Diep in mij broeide, zoals in iedereen, een Bildungsroman met mijzelf in de hoofdrol. Ik was het bijgevolg met dat alles volstrekt oneens. Was het niet zo dat je leefde, daar vervolgens over schreef en weer wat leefde opdat je opnieuw kon schrijven? Intussen analyseerden we woord per woord en onder leiding van een stel heuse paters jezuïeten gedichten van Hadewych en van W.H. Auden. Ondanks mijn innerlijke weerstand en mijn voorliefde voor great American novels bleef de methode plakken en begon mijn innerlijke criticus zelf close te readen wat ik in mijn overmoed aan het papier durfde toe te vertrouwen. Dat doet hij nog altijd (‘Dat denk je maar!’ hoor ik de spotzieken roepen).

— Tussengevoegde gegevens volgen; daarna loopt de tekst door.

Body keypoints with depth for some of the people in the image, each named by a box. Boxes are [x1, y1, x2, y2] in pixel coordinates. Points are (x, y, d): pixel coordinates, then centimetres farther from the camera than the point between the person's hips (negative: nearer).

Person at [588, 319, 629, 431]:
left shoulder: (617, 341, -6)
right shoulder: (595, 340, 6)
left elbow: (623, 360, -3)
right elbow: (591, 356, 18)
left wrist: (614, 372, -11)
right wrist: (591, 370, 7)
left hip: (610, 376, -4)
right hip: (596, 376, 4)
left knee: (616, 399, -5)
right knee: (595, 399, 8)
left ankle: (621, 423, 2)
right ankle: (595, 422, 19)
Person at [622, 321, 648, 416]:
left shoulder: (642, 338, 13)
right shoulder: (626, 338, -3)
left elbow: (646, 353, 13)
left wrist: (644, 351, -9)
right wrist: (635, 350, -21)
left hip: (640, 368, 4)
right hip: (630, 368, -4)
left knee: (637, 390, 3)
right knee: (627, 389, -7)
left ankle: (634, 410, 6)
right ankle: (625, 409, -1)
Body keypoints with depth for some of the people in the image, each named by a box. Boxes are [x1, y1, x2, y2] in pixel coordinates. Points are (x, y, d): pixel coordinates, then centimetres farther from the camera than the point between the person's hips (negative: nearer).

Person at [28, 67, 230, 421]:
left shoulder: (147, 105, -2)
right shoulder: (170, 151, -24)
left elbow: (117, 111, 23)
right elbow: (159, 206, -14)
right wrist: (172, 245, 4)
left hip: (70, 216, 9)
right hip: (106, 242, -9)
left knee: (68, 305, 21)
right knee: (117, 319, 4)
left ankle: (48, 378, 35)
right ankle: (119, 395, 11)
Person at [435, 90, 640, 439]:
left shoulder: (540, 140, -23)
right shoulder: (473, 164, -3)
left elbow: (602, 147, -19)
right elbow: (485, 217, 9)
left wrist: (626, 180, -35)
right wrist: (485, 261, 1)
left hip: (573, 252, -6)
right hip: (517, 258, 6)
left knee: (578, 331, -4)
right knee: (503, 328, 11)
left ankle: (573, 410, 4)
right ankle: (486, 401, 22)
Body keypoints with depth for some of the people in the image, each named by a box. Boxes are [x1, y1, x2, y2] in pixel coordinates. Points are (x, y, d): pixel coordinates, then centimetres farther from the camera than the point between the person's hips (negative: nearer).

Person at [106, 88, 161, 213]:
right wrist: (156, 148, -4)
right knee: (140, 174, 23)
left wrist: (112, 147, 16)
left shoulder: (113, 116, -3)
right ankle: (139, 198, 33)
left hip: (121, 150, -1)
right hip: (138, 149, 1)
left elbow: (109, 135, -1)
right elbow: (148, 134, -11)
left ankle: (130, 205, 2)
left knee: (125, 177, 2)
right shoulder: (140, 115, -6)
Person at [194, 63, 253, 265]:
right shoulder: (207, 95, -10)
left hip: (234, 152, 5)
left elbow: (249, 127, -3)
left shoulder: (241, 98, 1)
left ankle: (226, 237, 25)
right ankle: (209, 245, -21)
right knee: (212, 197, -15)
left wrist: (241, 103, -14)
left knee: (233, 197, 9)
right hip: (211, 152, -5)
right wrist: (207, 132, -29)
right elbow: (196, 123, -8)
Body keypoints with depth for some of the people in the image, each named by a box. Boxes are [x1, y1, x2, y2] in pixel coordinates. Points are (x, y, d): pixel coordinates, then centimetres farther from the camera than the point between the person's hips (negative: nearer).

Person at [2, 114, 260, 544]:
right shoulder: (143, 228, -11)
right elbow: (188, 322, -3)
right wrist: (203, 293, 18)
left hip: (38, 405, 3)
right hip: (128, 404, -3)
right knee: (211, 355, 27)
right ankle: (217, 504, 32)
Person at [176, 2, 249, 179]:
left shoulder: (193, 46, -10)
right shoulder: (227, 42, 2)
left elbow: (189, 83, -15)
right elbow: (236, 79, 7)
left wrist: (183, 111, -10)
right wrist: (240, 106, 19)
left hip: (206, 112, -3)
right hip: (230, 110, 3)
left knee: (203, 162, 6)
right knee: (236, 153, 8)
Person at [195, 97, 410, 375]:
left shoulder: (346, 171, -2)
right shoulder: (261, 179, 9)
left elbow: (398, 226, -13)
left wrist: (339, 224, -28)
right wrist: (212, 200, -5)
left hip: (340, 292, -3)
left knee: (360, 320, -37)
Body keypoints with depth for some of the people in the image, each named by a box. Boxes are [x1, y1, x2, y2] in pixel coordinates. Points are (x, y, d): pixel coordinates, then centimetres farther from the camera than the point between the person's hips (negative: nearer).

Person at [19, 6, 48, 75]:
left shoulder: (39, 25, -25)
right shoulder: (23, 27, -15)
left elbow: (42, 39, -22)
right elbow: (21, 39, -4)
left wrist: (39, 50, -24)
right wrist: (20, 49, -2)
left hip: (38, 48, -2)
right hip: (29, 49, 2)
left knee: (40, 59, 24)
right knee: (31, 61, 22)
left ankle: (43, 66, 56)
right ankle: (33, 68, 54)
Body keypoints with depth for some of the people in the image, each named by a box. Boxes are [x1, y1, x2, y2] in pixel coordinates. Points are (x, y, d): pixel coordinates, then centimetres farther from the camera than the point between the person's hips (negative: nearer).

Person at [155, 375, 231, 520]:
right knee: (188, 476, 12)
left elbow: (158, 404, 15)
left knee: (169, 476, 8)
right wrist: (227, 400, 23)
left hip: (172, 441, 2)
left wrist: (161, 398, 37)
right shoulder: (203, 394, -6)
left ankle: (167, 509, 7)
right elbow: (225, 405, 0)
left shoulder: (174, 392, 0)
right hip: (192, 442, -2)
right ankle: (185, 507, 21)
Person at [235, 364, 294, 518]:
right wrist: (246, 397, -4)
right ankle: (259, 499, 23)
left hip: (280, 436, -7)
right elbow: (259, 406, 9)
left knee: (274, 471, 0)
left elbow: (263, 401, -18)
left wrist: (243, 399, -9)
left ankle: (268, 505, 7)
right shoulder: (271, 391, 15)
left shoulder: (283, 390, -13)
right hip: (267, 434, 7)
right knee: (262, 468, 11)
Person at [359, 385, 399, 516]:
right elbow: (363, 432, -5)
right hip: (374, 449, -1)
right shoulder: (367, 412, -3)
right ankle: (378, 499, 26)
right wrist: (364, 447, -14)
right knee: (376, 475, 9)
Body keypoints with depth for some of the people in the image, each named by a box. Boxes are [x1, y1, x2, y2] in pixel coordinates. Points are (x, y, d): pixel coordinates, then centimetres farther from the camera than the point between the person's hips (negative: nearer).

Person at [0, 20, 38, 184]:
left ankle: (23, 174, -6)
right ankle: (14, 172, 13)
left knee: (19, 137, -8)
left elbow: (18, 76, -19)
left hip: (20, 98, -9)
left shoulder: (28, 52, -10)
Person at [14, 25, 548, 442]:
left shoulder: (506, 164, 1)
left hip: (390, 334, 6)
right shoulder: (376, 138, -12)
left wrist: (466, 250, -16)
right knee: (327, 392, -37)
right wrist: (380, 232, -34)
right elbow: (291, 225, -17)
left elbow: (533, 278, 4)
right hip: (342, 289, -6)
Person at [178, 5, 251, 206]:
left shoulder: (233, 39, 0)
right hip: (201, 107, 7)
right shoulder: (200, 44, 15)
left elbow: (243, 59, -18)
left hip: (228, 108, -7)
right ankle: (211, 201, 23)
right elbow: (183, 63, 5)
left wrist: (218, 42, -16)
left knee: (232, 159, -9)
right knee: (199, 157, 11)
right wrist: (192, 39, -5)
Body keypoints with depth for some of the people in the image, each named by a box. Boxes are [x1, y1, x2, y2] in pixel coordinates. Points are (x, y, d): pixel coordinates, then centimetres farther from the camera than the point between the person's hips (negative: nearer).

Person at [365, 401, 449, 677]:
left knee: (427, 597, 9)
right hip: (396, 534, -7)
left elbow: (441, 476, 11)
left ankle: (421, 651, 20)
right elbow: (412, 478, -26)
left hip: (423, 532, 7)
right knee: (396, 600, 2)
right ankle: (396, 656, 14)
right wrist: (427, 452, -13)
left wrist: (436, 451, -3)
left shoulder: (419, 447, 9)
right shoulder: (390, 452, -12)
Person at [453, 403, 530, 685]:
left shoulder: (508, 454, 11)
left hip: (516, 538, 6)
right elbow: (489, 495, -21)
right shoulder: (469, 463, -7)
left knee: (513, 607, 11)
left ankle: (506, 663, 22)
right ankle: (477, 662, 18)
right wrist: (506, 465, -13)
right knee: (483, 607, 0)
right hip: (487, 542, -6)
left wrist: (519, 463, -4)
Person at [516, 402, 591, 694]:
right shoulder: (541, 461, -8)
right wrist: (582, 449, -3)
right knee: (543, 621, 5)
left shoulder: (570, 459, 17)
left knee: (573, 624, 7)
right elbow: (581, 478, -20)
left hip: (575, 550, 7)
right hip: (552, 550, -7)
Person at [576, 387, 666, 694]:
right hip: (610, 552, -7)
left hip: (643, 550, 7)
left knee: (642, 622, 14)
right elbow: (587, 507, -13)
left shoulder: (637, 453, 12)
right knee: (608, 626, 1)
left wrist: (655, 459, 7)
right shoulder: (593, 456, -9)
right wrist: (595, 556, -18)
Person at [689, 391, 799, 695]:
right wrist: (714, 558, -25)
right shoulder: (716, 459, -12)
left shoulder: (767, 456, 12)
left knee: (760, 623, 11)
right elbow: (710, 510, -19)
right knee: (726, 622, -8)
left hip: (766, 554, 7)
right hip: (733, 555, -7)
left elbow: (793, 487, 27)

Vreemd hoe zoiets kantelt – van het obsessioneel analyseren van tehkst naar de gedetailleerde reconstructie van een leven. Al is niet iedereen daar gelukkig mee. Op Facebook las ik de commentaar dat Tom Lanoyes roman De draaischijf (geïnspireerd op de figuur van de foute Antwerpse theaterdirecteur Joris Diels) veel weg heeft van ‘een omgevallen steekkaartenbak in het Letterenhuis’. Dat is ook niet erg rechtvaardig, want veel van wat in het boek te lezen staat is wel degelijk verzonnen – al blijkt uit zijn dankwoord dat schrijver zich liet bijstaan door mijn oud-collega Johan Vanhecke, zelf biograaf van Johan Daisne en Hendrik Conscience.
Ach, mensen met uitgesproken meningen vind je overal. Ik ben geen biograaf en ik probeer teksten van anderen en van mijzelf zorgvuldig te lezen. In het licht der eeuwigheid moet dat volstaan.